● **WHAT THE EXERCISE ASKS**
Using the listing that follows, filter out every line lacking the string "linear" and return the rest.

MATERIAL FOR THIS TASK: Begin

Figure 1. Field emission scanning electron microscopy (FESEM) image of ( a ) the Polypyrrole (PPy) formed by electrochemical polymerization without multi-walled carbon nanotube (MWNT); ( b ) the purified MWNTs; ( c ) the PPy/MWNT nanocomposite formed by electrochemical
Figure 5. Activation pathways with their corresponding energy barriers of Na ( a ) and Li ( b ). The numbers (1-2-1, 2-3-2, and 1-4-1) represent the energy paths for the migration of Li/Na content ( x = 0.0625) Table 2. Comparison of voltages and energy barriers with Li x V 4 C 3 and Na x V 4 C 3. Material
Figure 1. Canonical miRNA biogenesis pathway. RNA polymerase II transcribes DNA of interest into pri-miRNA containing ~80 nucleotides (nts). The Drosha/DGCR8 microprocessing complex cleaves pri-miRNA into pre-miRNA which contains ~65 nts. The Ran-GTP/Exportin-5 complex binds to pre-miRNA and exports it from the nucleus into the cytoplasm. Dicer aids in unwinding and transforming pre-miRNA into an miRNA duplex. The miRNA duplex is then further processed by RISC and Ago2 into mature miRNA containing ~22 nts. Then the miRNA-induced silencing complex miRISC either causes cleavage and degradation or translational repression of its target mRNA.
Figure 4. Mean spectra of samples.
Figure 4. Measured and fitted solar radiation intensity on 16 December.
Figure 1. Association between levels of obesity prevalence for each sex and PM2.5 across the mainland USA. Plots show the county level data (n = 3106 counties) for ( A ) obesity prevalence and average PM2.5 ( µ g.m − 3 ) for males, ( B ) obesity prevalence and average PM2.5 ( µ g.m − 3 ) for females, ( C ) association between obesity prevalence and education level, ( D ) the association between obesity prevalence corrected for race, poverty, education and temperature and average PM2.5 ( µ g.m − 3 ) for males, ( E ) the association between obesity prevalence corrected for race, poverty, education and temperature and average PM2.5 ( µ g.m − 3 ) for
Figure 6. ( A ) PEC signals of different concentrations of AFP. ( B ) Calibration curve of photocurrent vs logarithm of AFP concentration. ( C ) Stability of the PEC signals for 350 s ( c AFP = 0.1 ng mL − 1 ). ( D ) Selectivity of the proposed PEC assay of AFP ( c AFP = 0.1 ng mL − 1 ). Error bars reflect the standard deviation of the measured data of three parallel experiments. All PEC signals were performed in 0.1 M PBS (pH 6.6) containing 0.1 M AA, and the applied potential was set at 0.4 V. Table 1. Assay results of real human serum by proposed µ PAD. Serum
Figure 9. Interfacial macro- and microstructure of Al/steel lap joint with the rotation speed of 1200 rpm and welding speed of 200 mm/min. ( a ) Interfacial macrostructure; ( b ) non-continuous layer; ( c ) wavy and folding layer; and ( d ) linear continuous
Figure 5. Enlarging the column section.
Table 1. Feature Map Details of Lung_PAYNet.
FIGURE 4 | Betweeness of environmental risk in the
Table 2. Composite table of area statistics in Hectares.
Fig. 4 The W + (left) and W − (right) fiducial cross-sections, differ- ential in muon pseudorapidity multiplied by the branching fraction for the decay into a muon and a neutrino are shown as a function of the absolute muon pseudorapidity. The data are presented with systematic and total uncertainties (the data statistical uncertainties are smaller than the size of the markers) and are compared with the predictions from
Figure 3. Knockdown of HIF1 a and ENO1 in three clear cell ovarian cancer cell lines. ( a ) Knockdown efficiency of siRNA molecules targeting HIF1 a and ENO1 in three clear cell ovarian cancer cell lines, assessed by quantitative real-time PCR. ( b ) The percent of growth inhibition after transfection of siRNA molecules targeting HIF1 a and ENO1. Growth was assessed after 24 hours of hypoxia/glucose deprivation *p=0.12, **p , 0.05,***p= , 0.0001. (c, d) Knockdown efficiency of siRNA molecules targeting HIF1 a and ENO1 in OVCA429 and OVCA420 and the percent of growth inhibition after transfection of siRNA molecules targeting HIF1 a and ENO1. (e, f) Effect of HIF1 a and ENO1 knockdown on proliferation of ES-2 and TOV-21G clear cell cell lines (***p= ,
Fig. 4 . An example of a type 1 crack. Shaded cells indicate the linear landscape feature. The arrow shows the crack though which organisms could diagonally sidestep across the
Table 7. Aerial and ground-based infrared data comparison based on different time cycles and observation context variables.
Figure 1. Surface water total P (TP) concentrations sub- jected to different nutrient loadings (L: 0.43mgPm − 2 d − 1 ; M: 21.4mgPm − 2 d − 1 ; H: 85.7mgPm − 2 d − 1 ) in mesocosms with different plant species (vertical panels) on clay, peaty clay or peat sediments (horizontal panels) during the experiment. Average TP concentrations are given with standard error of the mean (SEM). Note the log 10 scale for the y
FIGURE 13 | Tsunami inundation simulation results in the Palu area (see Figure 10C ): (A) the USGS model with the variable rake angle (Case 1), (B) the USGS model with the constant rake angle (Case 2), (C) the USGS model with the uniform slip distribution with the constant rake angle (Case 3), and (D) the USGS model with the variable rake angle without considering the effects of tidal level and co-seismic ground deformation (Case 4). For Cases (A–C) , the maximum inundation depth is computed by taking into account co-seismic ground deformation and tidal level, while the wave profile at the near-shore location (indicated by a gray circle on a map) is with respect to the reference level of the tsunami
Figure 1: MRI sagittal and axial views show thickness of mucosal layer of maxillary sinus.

MATERIAL FOR THIS TASK: End

● **FINISHED TASK**
Figure 9. Interfacial macro- and microstructure of Al/steel lap joint with the rotation speed of 1200 rpm and welding speed of 200 mm/min. ( a ) Interfacial macrostructure; ( b ) non-continuous layer; ( c ) wavy and folding layer; and ( d ) linear continuous
Fig. 4 . An example of a type 1 crack. Shaded cells indicate the linear landscape feature. The arrow shows the crack though which organisms could diagonally sidestep across the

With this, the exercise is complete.